Clinical, laboratory, radiographic, and histopathologic features of methotrexate-associated lung injury in patients with rheumatoid arthritis. A multicenter study with literature review



Objective. To describe the clinical, laboratory, radiologic, and histopathologic features of methotrexate (MTX)-induced lung injury in a combined cohort of selected patients with rheumatoid arthritis (RA) and all cases reported in the English-language literature.

Methods. Retrospective combined cohort review and abstraction from the medical literature. Case reports were obtained from 6 centers that had 4 or more cases of potential MTX lung injury per site. RA patients who were seen between 1981 and 1993 and who satisfied predetermined criteria for the presence of MTX lung injury were identified.

Results. Twenty-seven patients satisfied the criteria for definite MTX lung injury, and 2 for probable MTX lung injury. Predominant clinical features of MTX lung injury included shortness of breath in 27 patients (93.1%), which was present for 23.5 ± 22.3 days (mean ± SD), cough in 24 (82.8%), present for 26.9 ± 28.5 days, and fever in 20 (69.0%), present for 10.4 ± 12.8 days. Five patients (17.2%) died, compared with 12 of 68 (17.6%) reported in the medical literature. Four of the 6 patients who were re-treated with MTX after an initial pulmonary event developed recurrent lung toxicity, resulting in 2 deaths, compared with a recurrence rate of 3 of 6 in the literature.

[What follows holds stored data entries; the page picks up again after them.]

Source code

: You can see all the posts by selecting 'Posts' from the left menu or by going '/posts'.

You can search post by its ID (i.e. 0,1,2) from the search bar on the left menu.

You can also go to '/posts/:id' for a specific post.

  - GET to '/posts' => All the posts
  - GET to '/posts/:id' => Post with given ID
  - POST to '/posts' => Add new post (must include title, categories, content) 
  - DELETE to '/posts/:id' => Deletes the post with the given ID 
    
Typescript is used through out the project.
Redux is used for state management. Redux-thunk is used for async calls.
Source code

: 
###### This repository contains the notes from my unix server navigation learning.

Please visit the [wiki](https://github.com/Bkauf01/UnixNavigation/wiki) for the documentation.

Conclusion. MTX lung injury is most often a subacute process, in which symptoms are commonly present for several weeks before diagnosis. Approximately 50% of the cases are diagnosed within 32 weeks from initiation of MTX treatment. A patient who recovers from MTX lung injury should not be re-treated. Earlier recognition and drug withdrawal may avoid the serious and sometimes fatal outcome that has been observed in this and other studies.